We use a combination of automated and manual testing:
- axe DevTools and Lighthouse accessibility audits in Chrome and Safari.
- Manual keyboard-only navigation passes on every new template.
- VoiceOver (macOS / iOS) screen-reader checks on critical user flows: contact form, work-with-me form, newsletter signup, admin login.
- Color-contrast verification with the WebAIM contrast checker.
- Mobile audit on iOS and Android with real devices, not just emulators.
05 · Report a barrierIf something doesn't work.
If you encounter a page, control, or piece of content that isn't accessible to you — even if it's not in the "known limitations" list above — we want to know. We aim to respond to all accessibility reports within 5 business days, and to remediate confirmed barriers as quickly as practical.
06 · Formal complaintIf we don't resolve it.
If you've reported an accessibility barrier and aren't satisfied with our response, you may file a complaint with:
- United States: the U.S. Department of Justice Civil Rights Division (Title III ADA) — ada.gov/file-a-complaint.
- European Union: the equalization body in your member state under the European Accessibility Act / Directive (EU) 2019/882.

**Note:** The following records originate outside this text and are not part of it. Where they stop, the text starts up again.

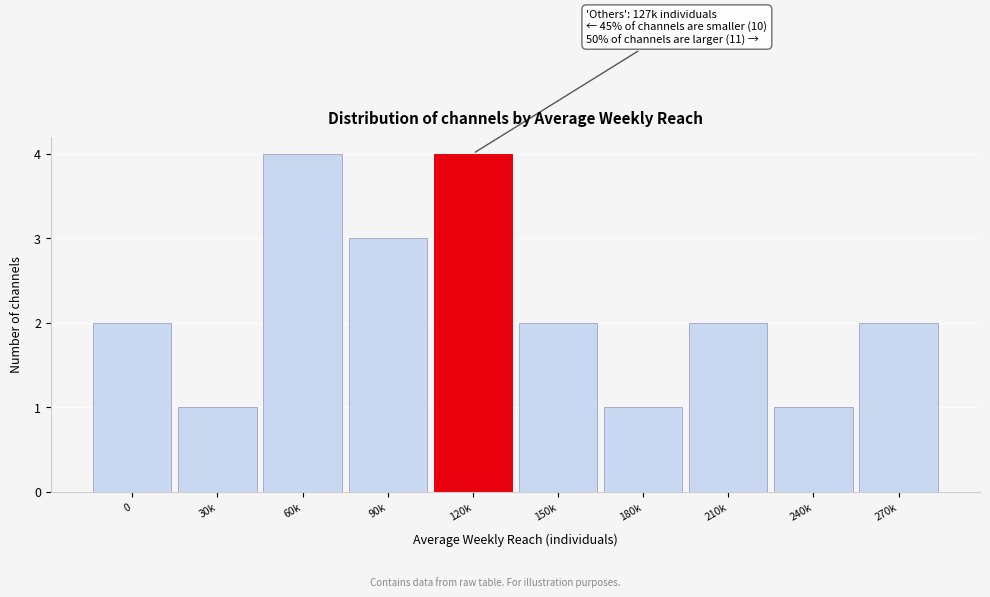

Reading right to left, extract all data points from this chart.

270k=2	240k=1	210k=2	180k=1	150k=2	120k=4	90k=3	60k=4	30k=1	0=2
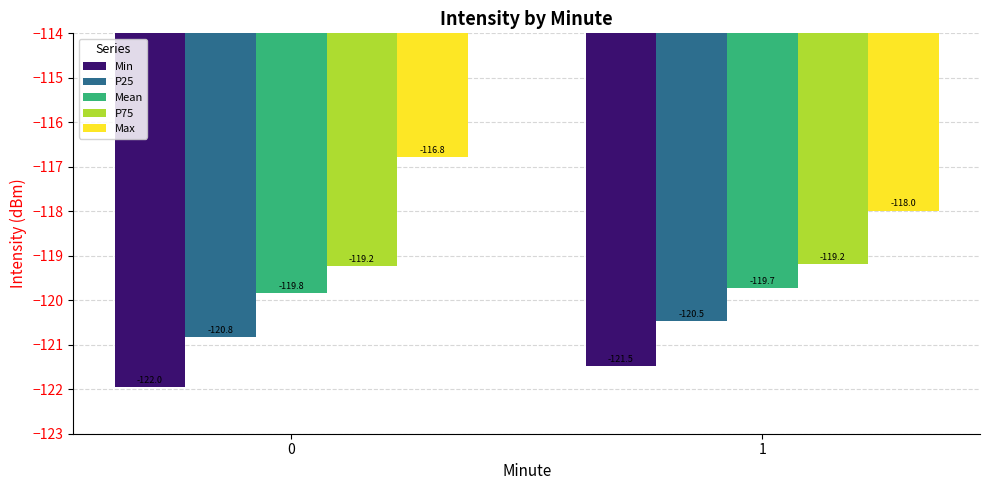

What is the difference between the highest and lowest values at 1?

3.5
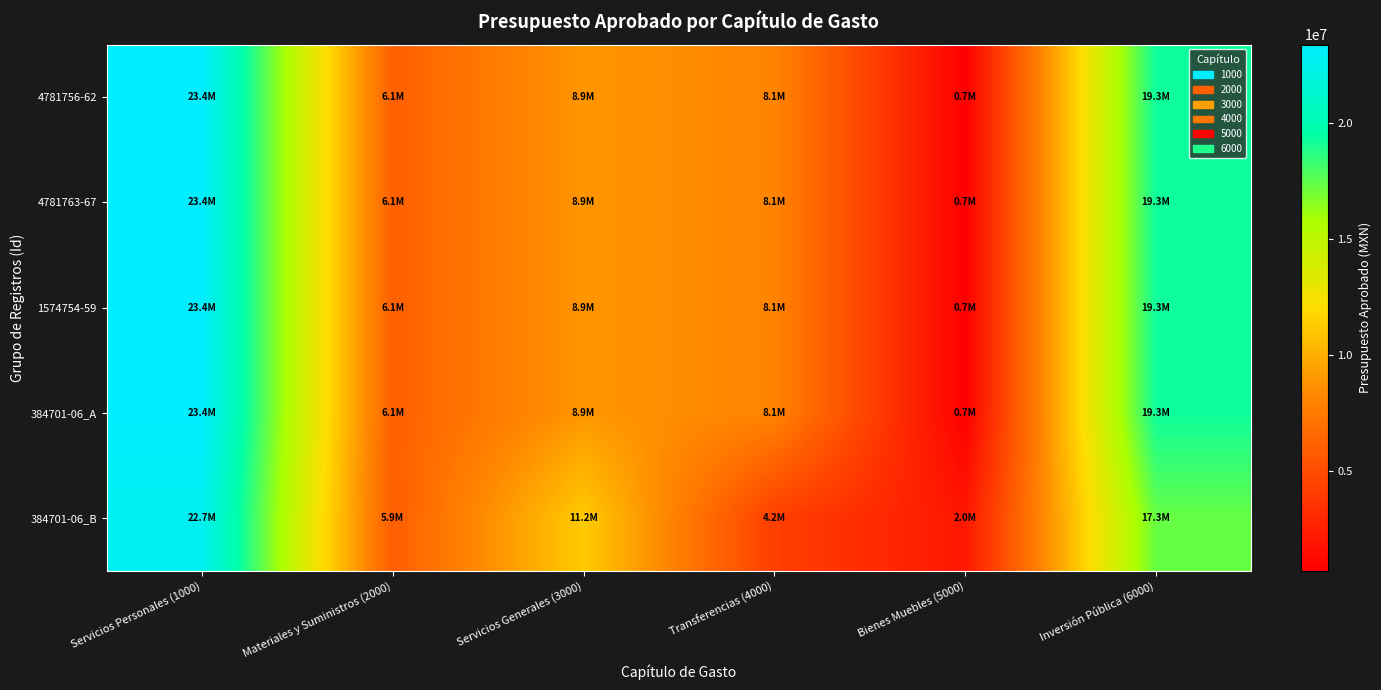

List the series in order of their peak value, lowest first.

384701-06_B, 4781756-62, 4781763-67, 1574754-59, 384701-06_A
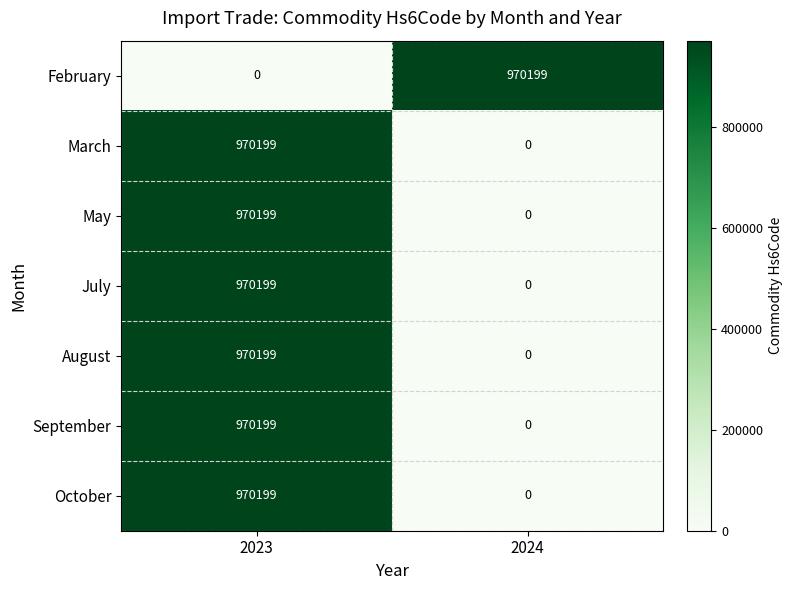

What is the total value across all series at 2024?

970199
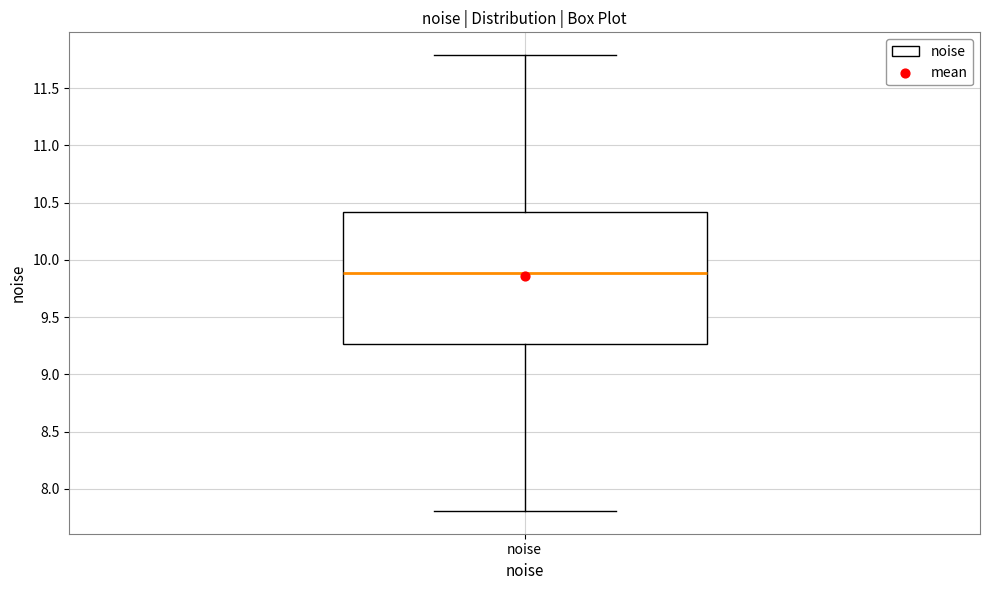

Transcribe this box plot: give where the median line is, the range the box spans, and where the two whiskers end, as read against the y-axis. The values are not printed on the chart, so give them approximately, as read against the axis.

median 9.90, box 9.25 to 10.40, whiskers 7.80 to 11.80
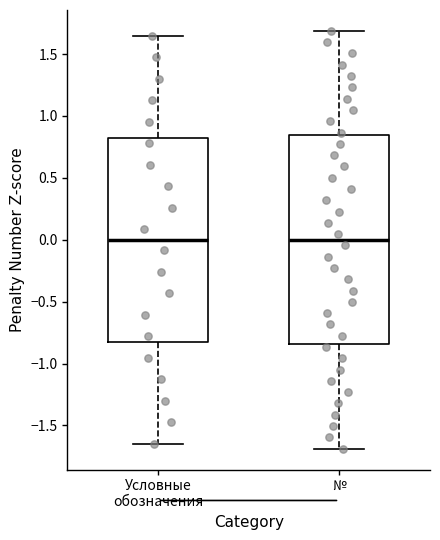

Reading left to right, read every box against the y-axis: the position of its median line, the range the box covers, and the ends of its whiskers. The values are not printed on the chart, so give them approximately, as read against the axis.

Условные обозначения: median 0.00, box -0.80 to 0.80, whiskers -1.65 to 1.65
№: median 0.00, box -0.85 to 0.85, whiskers -1.70 to 1.70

- United Kingdom: the Equality and Human Rights Commission — equalityhumanrights.com.
07 · Conformance levelWhere we stand.
This site is partially conformant with WCAG 2.1 Level AA. "Partially conformant" means most parts of the content fully conform but some parts (notably embedded third-party media and certain legacy blog posts) do not. We continue to make improvements with each release.
This statement was last reviewed on the date listed above and is reviewed on each significant site update.